→ **Exercise objective**
Copy out each line below verbatim, skipping any picture.

→ **Source data**
+--

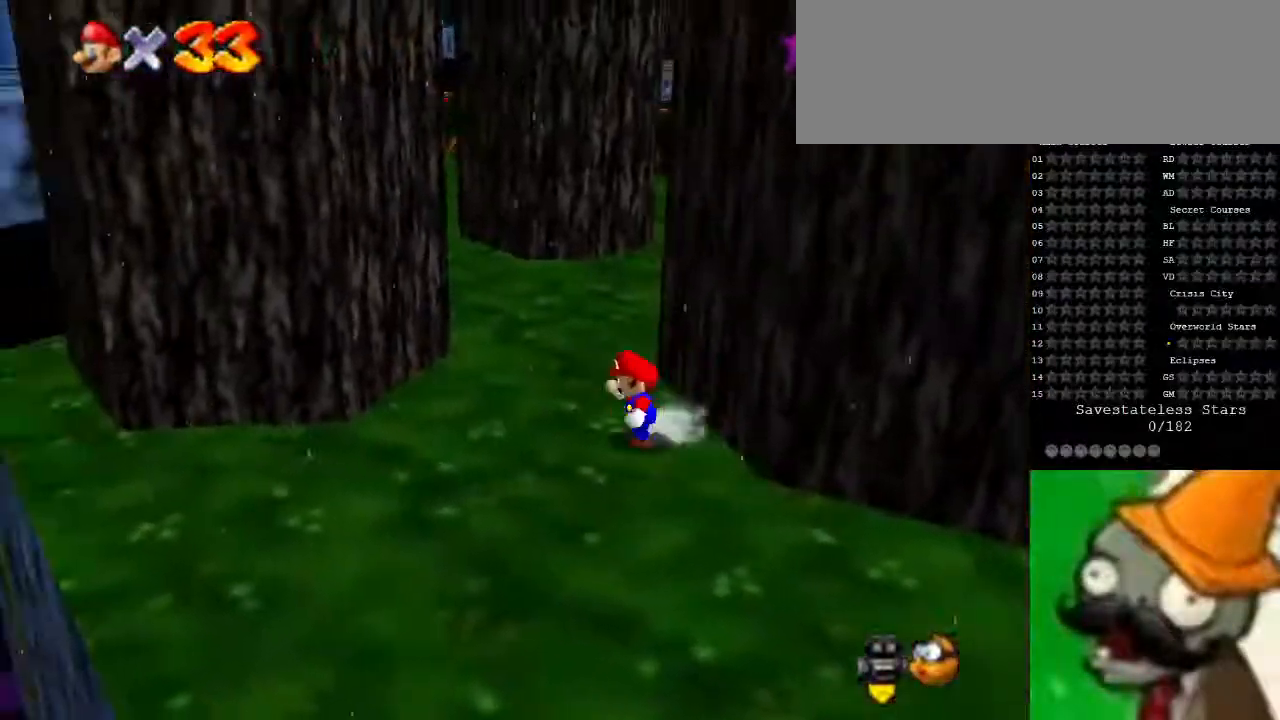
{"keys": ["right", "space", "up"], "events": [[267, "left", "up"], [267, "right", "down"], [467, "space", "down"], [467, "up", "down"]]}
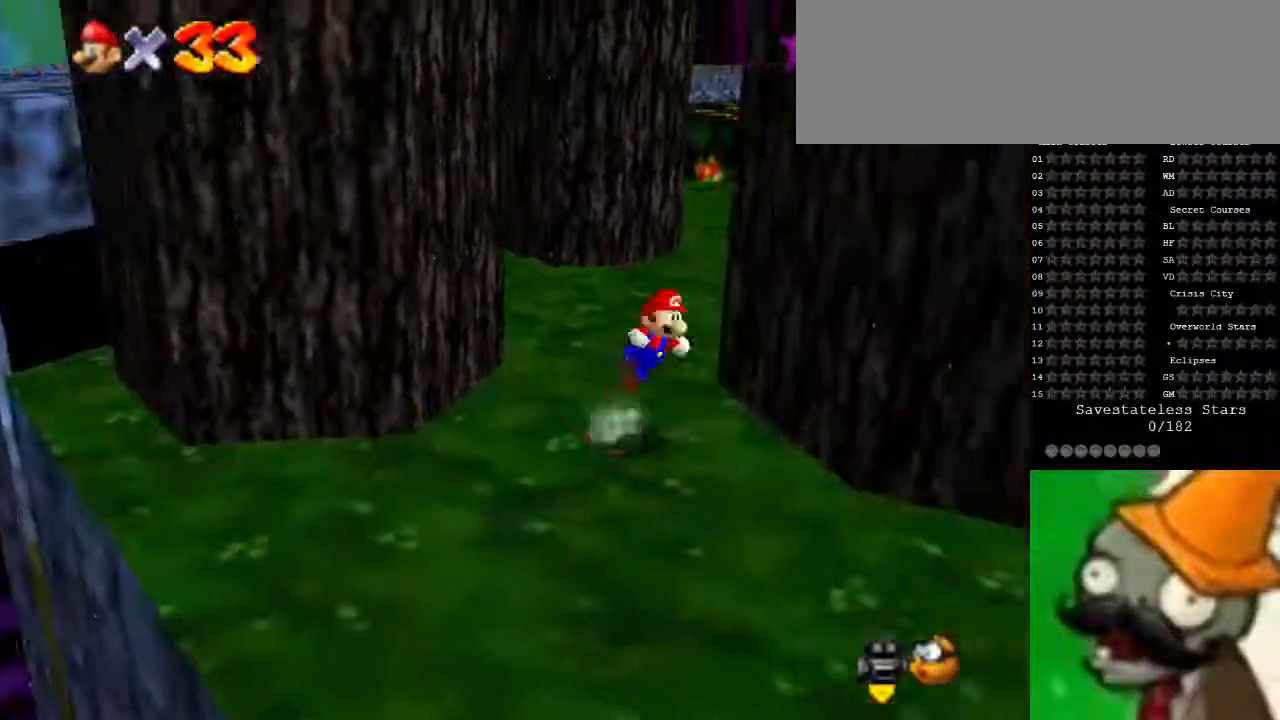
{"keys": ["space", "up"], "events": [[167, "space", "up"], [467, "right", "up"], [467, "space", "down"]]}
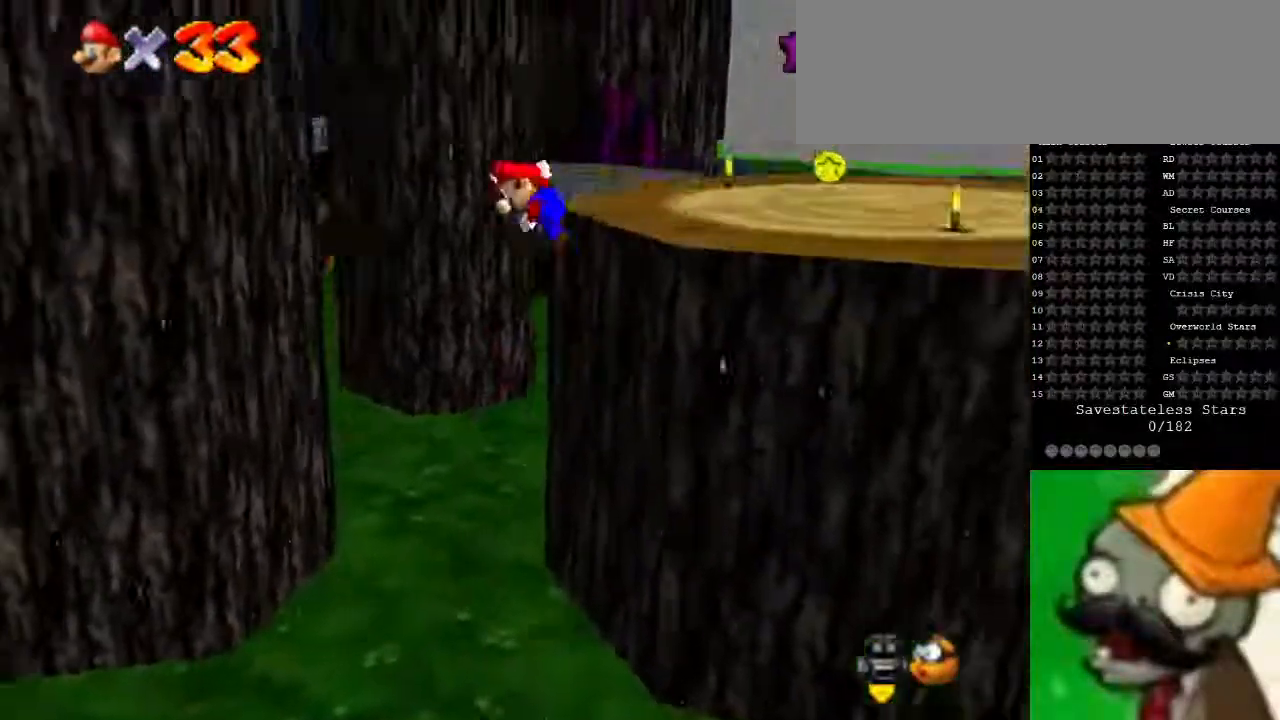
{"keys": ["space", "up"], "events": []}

+--

→ **Response for this exercise**
{"keys": ["right", "space", "up"], "events": [[267, "left", "up"], [267, "right", "down"], [467, "space", "down"], [467, "up", "down"]]}
{"keys": ["space", "up"], "events": [[167, "space", "up"], [467, "right", "up"], [467, "space", "down"]]}
{"keys": ["space", "up"], "events": []}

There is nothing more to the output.